• [Приведенный отрывок]:

::::

Б. А. Рыбаков переименовал древности антов в «древности русов», даже произвел само имя анты от имени венеты, измыслив в духе народной этимологии «диалектную» форму вянты: вятичи тоже становились «видоизменением общеславянского наименования «венеты»» (Рыбаков 1953), и простор для конструкций праславянской и особенно древнейшей русской истории открывался от Дуная до Оки.
В 1960-е гг. к этой конструкции Б. А. Рыбакова присоединился П. Н. Третьяков (Третьяков 1968), который отнес к племени русов (вспомнив росомонов и роксоланов) древности волынцевской культуры в Левобережье Среднего Днепра, считая свойственный этой культуре обряд трупосожжения славянским. Правда, ознакомившись со сходной обрядностью носителей салтовской культуры Хазарского каганата, Третьяков отказался от «преждевременного вывода» (Третьяков 1970. С. 108–109). Уже в 1990-е гг. традицию поисков славянской руси в Приднепровье продолжил В. В. Седов, который свободно перемещал древнейшую русь от Дуная и Верхнего Поднепровья до Поволжья (!) в «антском» ареале, установив исторический рубеж для этих миграций уже в Левобережье Днепра, где этот ученый искал «Росский каганат» IX в. (см. далее о «Русском каганате»).

::::

• [Фрагмент данных]:
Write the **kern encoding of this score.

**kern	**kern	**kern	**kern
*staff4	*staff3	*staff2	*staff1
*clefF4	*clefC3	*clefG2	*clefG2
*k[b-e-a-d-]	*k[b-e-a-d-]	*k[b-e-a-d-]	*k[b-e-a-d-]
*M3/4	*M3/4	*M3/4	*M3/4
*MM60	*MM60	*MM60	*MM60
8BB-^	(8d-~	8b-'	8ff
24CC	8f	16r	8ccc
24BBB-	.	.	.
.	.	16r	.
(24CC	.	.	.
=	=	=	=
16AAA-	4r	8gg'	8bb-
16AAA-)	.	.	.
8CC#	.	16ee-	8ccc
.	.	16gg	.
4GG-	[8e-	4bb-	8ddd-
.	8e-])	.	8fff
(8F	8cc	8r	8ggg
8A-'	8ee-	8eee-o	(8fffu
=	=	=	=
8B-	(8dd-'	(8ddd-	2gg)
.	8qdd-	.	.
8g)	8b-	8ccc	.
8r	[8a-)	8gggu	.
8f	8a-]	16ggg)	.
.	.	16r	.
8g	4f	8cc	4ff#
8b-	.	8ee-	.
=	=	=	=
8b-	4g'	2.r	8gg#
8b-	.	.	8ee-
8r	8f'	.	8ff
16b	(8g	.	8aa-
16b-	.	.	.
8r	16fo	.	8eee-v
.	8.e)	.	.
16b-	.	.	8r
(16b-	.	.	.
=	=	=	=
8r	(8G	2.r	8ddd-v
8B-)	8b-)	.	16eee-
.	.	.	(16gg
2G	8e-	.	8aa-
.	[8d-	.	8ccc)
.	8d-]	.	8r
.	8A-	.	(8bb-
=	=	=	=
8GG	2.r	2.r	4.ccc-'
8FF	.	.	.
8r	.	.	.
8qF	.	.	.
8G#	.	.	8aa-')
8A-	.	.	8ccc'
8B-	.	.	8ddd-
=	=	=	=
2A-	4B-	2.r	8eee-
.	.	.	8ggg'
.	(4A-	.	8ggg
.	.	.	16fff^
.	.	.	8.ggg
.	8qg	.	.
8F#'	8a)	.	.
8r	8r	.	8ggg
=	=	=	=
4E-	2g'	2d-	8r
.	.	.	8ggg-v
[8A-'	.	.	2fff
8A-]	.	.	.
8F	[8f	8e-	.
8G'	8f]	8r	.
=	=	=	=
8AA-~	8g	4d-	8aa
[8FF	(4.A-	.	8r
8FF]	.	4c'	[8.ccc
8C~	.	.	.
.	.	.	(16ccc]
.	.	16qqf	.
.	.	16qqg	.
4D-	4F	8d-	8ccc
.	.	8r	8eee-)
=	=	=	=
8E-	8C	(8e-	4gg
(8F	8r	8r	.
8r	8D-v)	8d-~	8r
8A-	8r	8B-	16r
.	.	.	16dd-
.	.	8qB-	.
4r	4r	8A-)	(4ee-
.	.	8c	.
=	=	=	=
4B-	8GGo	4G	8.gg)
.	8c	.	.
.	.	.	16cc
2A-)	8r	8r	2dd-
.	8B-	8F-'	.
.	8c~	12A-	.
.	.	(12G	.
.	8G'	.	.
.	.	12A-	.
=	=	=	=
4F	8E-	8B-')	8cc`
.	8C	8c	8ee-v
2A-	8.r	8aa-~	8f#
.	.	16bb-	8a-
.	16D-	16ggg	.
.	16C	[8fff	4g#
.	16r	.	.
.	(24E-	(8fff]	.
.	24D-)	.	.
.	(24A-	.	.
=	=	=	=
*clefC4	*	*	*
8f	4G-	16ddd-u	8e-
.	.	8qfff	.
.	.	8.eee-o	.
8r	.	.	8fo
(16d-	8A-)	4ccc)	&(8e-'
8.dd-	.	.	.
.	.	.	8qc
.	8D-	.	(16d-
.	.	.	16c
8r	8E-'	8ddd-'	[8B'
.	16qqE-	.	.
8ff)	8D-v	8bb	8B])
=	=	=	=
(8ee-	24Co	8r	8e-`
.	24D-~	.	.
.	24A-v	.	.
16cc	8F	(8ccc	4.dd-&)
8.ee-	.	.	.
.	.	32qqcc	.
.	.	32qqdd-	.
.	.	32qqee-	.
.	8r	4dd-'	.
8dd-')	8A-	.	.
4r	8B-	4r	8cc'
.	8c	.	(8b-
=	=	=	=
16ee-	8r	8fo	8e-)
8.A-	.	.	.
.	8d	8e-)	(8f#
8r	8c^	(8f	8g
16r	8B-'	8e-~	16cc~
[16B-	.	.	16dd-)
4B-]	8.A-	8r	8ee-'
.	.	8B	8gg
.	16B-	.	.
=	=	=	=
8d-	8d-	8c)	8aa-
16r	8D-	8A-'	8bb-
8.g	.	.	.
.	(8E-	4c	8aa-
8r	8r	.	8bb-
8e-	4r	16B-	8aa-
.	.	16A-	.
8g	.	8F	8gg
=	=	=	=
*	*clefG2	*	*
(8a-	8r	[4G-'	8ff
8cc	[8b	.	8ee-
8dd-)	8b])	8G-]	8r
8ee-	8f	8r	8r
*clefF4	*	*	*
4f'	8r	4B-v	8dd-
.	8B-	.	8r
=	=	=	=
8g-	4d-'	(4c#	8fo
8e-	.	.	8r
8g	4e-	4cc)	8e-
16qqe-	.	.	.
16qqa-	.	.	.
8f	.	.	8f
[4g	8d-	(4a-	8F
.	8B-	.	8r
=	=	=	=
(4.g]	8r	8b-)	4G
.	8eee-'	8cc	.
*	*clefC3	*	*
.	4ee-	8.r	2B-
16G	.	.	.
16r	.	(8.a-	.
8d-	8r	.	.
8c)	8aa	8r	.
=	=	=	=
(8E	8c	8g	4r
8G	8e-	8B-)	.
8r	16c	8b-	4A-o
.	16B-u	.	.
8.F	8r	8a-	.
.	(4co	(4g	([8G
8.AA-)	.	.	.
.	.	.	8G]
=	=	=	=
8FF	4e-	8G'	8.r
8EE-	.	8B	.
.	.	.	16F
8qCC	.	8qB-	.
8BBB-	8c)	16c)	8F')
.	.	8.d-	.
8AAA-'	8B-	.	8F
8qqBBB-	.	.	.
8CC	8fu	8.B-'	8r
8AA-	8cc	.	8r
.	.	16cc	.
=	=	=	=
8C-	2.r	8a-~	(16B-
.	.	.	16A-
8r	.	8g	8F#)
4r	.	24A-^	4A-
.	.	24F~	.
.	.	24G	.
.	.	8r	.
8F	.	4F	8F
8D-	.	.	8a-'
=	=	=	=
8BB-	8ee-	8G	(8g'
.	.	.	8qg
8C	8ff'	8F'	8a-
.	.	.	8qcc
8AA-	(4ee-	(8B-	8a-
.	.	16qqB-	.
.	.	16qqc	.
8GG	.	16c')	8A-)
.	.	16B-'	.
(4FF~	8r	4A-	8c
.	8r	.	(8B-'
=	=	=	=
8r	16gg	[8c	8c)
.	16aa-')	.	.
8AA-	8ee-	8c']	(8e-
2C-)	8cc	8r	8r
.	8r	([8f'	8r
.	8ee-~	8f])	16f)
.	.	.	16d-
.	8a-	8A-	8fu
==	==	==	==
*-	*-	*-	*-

::::

• [Задание 1]: Назовите всех исследователей, которые упомянуты по имени в отрывке о поисках древнейшей руси.
• [Задание 2]: Напишите продолжение отрывка о поисках древнейшей руси, начав сразу после его последнего предложения.

• [Ответ на задание 1]: Б. А. Рыбаков, П. Н. Третьяков, В. В. Седов.

• [Ответ на задание 2]:
Поскольку все эти построения никак не соотносятся со всем, что известно о древнейшей руси, то летопись игнорируется — и воспроизводится (без ссылки на не вполне авторитетных для официозной историографии средневековых и «несоветских» предшественников Д. И. Иловайского, Г. В. Вернадского и др.) сарматская этимология имени русь/рос. Благо, сарматы (аланы) продолжали жить в Восточной Европе и в средние века. Сарматский компонент характерен и для черняховской культуры — здесь и усматривается начало воздействия иранской традиции на праславян (ср.: Рыбаков 1982. С. 86; Седов 2002. С. 189 и сл.). Но, несмотря на многолетние усилия, обнаружить преемственность между черняховской культурой III–IV вв., «древностями антов» и достоверно славянскими культурами VI–VII вв. не удается.
Б. А. Рыбаков применял для характеристики «древностей антов» термин «дружинная культура», и эту характеристику, несмотря на отсутствие в кладах оружия, можно считать справедливой: клады содержали вещи, отражающие воздействие разноэтничных традиций — готской, аварской, византийской. Основой связей, которые объединяли «древности антов», были не племенные кровно-родственные узы, а межэтнические отношения, свойственные культуре эпохи Великого переселения народов. Те же связи характеризуют и культуру немногочисленных поселений, увязываемых с древностями антов, прежде всего — Пастырского городища (производственного центра, расположенного в лесостепи вне зоны славянского расселения — Приходнюк 2005. С. 98; ср. главу X.1).
Воссоздать социальный строй и дружинные отношения у носителей «древностей антов» сложно: неясен исторический и археологический контекст, в котором формировались «клады». Ф. Курта (2008) обратил внимание на специфическую связь евразийских погребальных комплексов и «кладов» с мужским и женским (детским) инвентарем в VI–VII вв., в том числе — на женские погребения с оружием, выделив «гендерную», но не этническую составляющую в развитии евразийской элиты.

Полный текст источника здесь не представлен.